静かに熱く燃える炎
このレビューにはネタバレが含まれています
2021年2月1日 17時57分
役立ち度:0人
総合評価:
4.0
本作は原作を先に読んでいました。
主人公の秀一が原作のイメージに合っています。
知性的でありながらも不器用さをはらんだ演技がいい感じです。
青色の炎と言えば、赤い炎よりも高温。
作中ではチェレンコフ光が一瞬取り上げられていますが、こちらは確か原作にはなかったような……。
いずれにしても危険性を大きく持ったものです。
10年前に離婚したのに戻ってきた養父・曽根。
秀一は彼から家族を守りたい一心でした。
それが曽根を殺すことになるのですが、自分が殺したことがばれると当然本末転倒です。
級友に知られそうになり、更に罪を重ねる秀一の姿がとても切ないです。
大事なものを守りたい、という気持ちが暴走してしまう若さゆえの未熟さもあるでしょう。

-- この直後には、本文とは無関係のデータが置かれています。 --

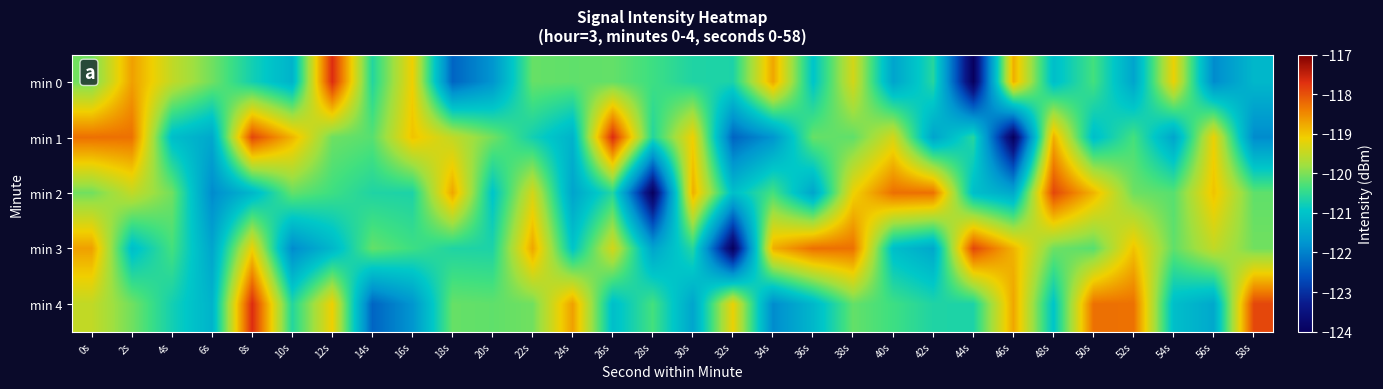

What is the difference between the highest and lowest values at 24s?

2.8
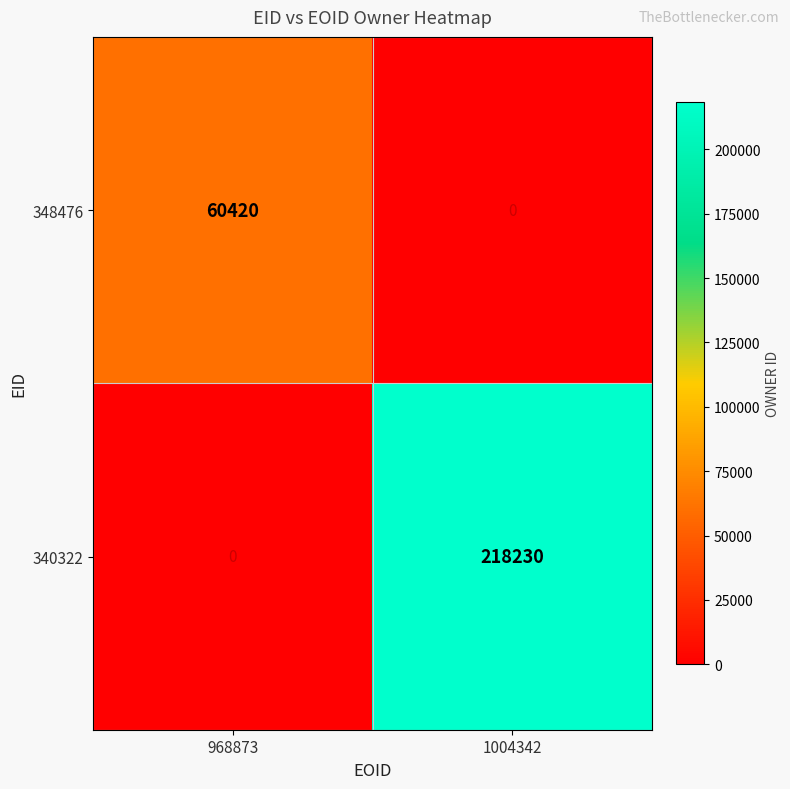

What is the sum of the 340322 values at 1004342 and 968873?

218230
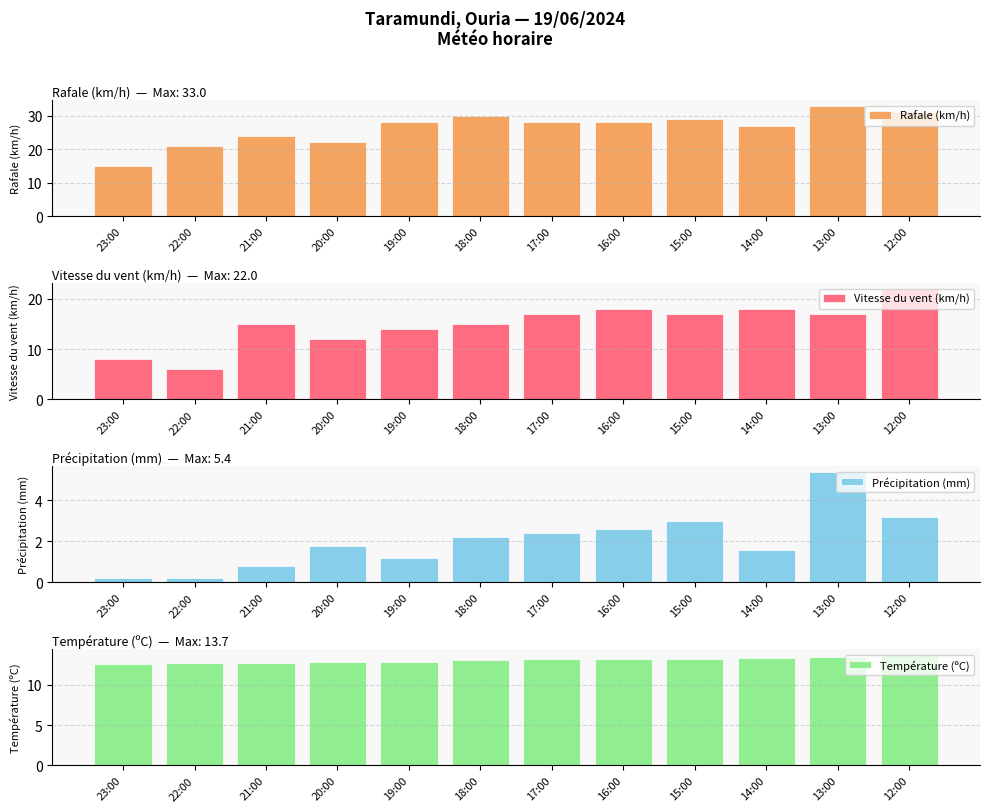

What is the label of the 7th bar from the right?

18:00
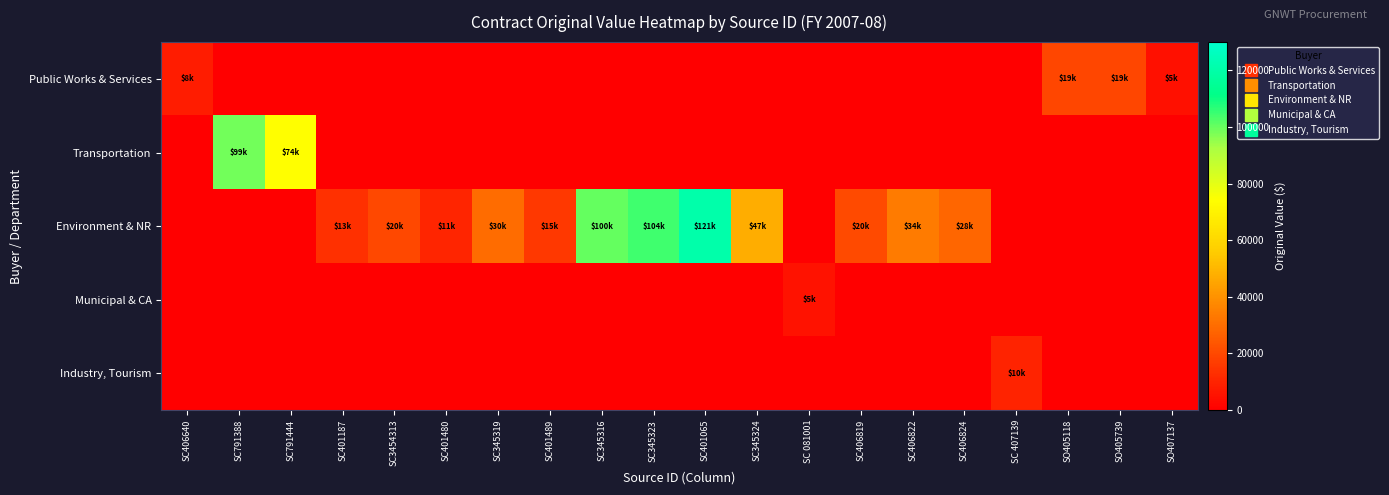

Which series has the largest total across all categories?

Environment & NR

その辺りの静かな内面の激しさを二宮和也さんが巧みに演じていました。
秀一が最後に選んだ道。これもまた切ないです。
彼の価値観の中では「それ」しか思い浮かばなかったんだろうなぁ……。
原作にはなかった表現ですが、「その後」の映像の上に秀一が「好きなもの」を語る台詞が重なるのがよかったです。